At the top of the hill there is a small cottage. The cottage looks like something out of a fairy tale with wooden-framed windows, wildflowers growing alongside the walls, and a roof with soft, curved shingles. It ought to be in the middle of a forest, not in this unnatural stretch of lawn.
In front of the cottage is a man. The man is tall and lean and somewhere between and old fifty and a young seventy. Despite the lack of trees around, he's chopping wood using an old stump. Beside him is a pile of unsorted chunks, to the other side is a pile of neatly stacked firewood.
He stops when you approach and hefts the axe onto his shoulder.
"Who are you?" you say, enjoying the feeling of being able to speak again.
"I was the Bridge Builder," he says with a smile. "But now I'm not."
"Who are you now?" you say.
He grins. "I think you know."
"Wish I did," you say. "But somebody stole my name off me. I want it back."
"It's mine now," he says. "It doesn't quite fit perfectly, but anything's better than being the old Bridge Builder."
"Why'd you steal my name?"
He sits down on the stump, propping up the axe and resting against the shaft. "Because I was the Bridge Builder," he says. "I was called to build exactly one bridge. The Bridge. The Bridge of all bridges. I spent untold eons crafting it from the finest celestial matter, carving out the abyss between worlds and filling the emptiness with molten starlight. The Bridge of all bridges. . . " his voice trails off, and he sighs.
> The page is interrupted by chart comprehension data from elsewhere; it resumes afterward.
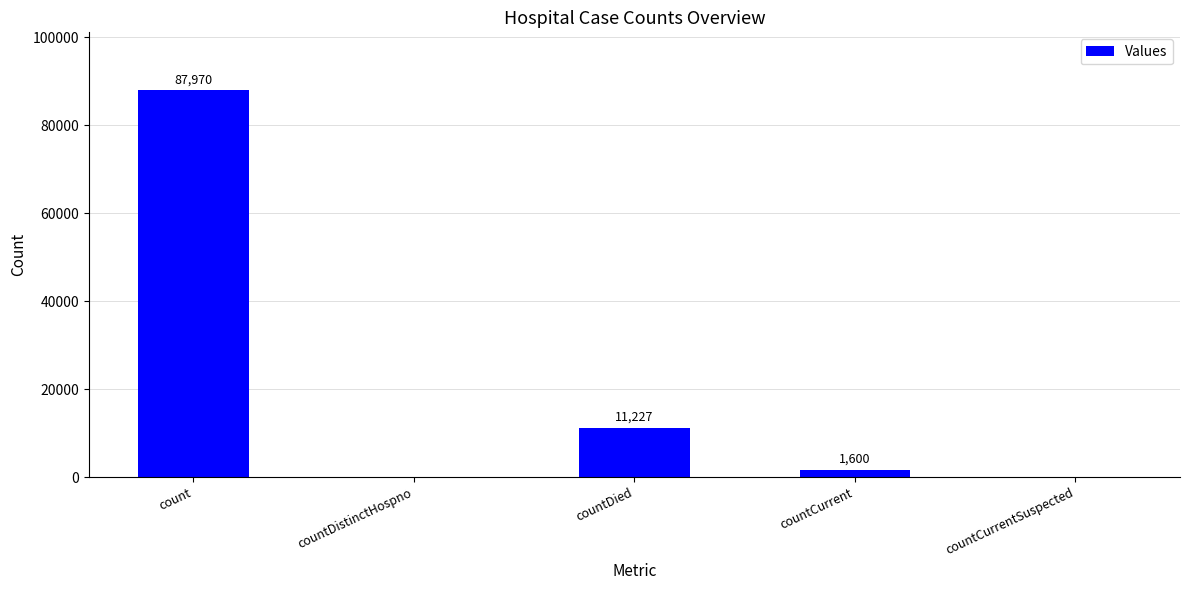

What is the sum of the values at count and countDied?

99197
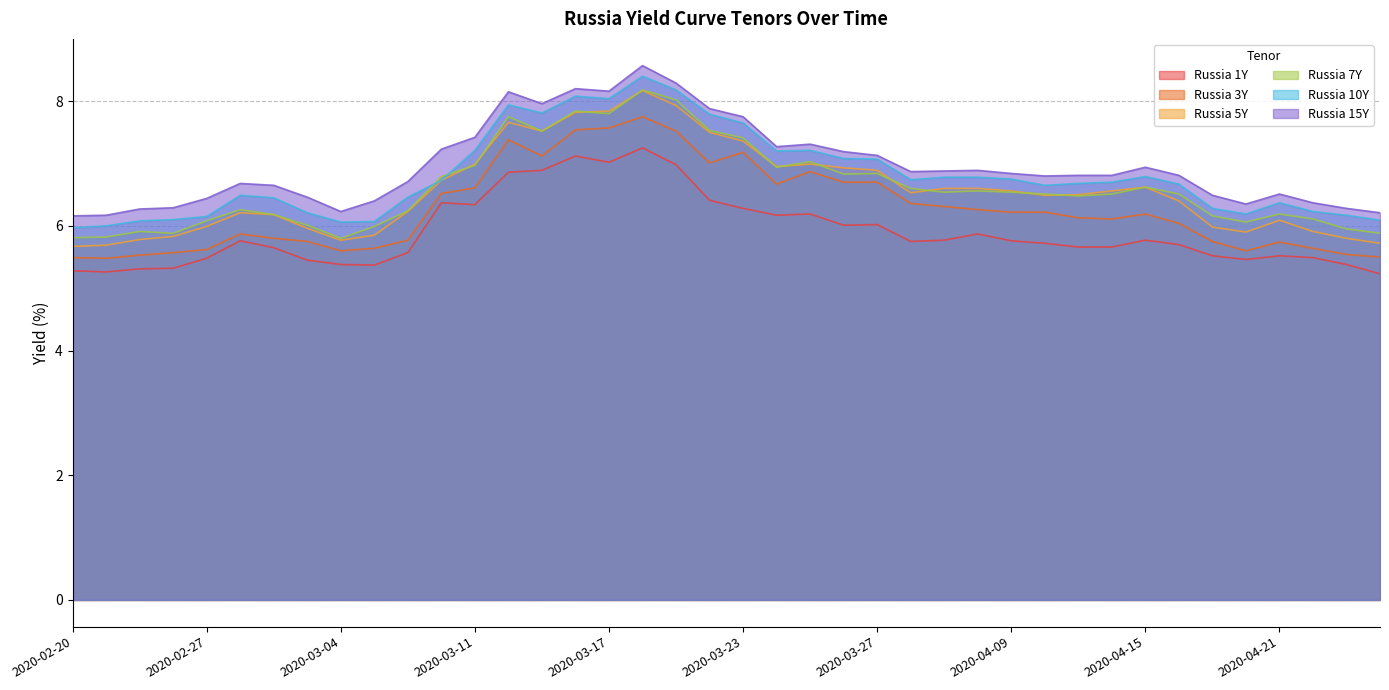

At how many categories does at least one series exceed 5?

40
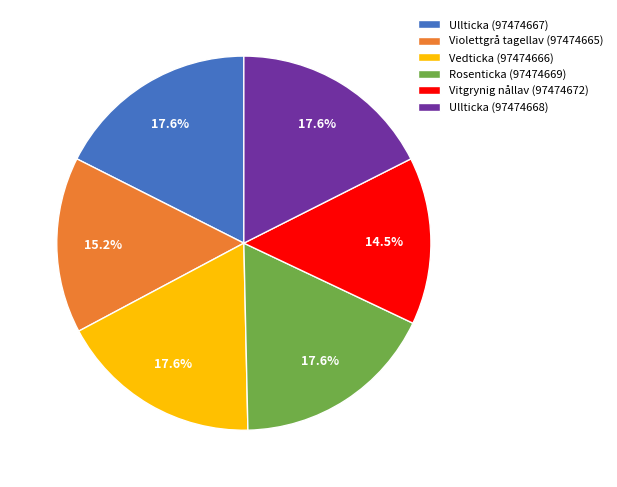

What is the smallest slice in the pie chart?

Vitgrynig nållav (97474672)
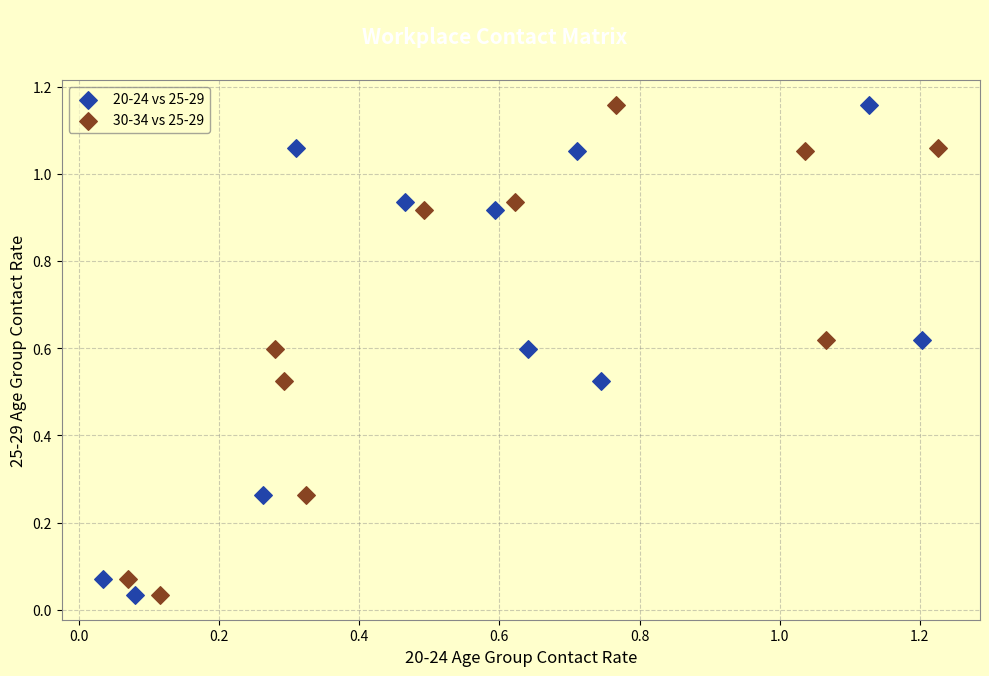

What are all the series names shown in the legend?

20-24 vs 25-29, 30-34 vs 25-29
"But that was it," he says. "The Bridge. The only bridge around here anyone will ever need, and it doesn't even get used because nobody in this wasteland can cross. What's the point of being a craftsman when there's nothing left to craft? What's the point of having a purpose if the purpose is over and done?"
"What does that have to do with my name?" you say, though you begin to have the feeling that you might already know.
"Name's are important around here," he says. "Living names more than most. You were you, and you could've been anything. Now I'm you, and I can be anything. I could be a mass murderer. I could be a shipwright. I could be a doctor, a spaceman, a hobo, a conductor-- anything I want!" He grins widely. "Today, I'm a man with an axe doing yard work. You folks don't appreciate the amount of potential you have."
"I want it back," you say. "I need it to get home."
"Too bad," he says. "I'm enjoying it. You go be nameless somewhere else, nameless soul."
"I need it," you say again.
"What have you got to trade?" he says. He crosses his arm and smirks, as though he doesn't think you have anything to offer. "You're asking me to give up the first bit of freedom I've had in eons. What have you got that's worth that?"